Tuesday, January 24, 2012

Say wha', Jimmy?

Not only does I-don't-approve-of-speculative-biography author James Shapiro approve Graham Holderness' imaginative biography, Nine Lives of William Shakespeare (Continuum Books, 2011), but he has recently also praised Germaine Greer's 2008 biographic speculation, Shakespeare's Wife. In a short article titled "Fact and fiction don't blend well in biographies" that appeared in the January 23, 2012 edition of Hindustan Times writer Antara Das reported:  
Shapiro is less dismissive of [Greer]‘s attempt to add substance to the somewhat sketchy portrait of Shakespeare’s wife (in the book of the same name). “Greer does bring her own preoccupations, concluding that Shakespeare died of venereal disease for which there is no evidence.

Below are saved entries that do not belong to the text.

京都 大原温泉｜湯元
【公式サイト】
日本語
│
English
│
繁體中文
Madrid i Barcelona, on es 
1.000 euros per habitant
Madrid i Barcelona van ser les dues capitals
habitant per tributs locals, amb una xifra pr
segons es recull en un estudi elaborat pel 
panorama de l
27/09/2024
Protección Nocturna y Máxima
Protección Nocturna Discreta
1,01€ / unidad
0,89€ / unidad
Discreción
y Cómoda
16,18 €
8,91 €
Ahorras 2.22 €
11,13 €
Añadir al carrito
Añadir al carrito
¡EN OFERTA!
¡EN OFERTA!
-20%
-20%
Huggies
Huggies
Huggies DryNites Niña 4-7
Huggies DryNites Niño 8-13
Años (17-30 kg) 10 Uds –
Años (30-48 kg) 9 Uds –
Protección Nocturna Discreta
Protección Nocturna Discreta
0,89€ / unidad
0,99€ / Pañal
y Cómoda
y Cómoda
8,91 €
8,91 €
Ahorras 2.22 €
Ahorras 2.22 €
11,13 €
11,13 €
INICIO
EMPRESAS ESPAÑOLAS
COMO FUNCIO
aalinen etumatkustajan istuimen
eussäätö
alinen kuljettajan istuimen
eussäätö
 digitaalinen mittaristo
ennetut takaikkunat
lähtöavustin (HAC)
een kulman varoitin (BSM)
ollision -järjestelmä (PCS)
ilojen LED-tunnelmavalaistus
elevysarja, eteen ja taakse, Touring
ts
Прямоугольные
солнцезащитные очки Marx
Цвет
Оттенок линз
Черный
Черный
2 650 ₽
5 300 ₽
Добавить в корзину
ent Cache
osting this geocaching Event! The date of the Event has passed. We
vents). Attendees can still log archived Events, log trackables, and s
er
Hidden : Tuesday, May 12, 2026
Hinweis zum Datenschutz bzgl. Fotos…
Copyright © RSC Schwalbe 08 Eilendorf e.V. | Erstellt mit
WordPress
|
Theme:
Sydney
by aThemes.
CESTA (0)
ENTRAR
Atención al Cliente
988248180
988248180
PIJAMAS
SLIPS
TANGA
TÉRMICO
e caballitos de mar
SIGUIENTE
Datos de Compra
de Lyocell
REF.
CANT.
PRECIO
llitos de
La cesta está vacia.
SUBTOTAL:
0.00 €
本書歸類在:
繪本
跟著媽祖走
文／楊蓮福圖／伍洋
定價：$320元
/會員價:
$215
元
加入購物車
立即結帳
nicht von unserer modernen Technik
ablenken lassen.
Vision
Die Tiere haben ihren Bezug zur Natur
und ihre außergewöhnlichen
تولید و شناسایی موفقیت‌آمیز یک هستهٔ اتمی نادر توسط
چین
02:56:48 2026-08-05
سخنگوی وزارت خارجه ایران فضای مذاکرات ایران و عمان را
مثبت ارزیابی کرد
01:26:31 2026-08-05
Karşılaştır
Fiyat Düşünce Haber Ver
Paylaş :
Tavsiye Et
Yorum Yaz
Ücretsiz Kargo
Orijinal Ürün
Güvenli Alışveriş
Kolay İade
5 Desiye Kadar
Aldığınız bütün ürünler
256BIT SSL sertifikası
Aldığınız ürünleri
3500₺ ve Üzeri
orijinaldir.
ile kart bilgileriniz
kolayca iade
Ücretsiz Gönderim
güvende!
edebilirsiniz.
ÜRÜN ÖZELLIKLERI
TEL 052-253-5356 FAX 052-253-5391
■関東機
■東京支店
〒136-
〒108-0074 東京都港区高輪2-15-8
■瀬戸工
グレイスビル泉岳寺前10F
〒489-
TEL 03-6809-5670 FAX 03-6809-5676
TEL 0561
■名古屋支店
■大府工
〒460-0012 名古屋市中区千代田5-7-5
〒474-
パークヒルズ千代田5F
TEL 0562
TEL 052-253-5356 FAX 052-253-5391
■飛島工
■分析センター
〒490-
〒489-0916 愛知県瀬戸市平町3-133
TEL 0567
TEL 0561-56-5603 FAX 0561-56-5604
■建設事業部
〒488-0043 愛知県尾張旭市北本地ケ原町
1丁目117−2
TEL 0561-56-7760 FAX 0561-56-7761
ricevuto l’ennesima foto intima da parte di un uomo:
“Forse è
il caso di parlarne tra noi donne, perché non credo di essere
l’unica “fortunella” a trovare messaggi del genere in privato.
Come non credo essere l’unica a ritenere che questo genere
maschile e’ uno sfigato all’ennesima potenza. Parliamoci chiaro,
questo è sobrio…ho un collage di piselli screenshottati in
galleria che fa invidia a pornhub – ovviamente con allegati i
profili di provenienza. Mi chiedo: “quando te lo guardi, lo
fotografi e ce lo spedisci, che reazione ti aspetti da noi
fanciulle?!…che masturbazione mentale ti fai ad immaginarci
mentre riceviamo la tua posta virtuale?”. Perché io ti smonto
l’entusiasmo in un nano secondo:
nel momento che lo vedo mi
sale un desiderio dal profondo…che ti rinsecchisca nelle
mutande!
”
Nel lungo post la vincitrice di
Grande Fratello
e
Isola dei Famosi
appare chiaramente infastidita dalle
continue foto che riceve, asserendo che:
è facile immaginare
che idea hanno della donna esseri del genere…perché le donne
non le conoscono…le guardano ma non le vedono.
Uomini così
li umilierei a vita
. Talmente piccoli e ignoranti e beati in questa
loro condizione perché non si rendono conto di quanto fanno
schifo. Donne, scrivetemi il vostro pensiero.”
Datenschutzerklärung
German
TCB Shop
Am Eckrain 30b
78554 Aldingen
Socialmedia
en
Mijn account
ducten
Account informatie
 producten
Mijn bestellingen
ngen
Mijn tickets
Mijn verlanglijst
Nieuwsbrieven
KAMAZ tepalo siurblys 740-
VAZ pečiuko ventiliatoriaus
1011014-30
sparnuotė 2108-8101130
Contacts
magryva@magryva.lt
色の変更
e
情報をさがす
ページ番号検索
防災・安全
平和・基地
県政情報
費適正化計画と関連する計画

But she did manage to shift perspectives and liberate Shakespeare from a clutch of mainly male biographers,” he says. In the end, the bravery of her attempt outshines the flaws of her book. Contesting the authorship of Shakespeare’s work is a phenomenon not more than 150 years old. But if one is patient, Shakespeare is bound to “emerge as a figure of the moment, responsible to the moment”.
" . . . emerge as a figure of the moment, responsible to the moment"? Fiddle-dee-dee, Jimmy, what the heck does that mean?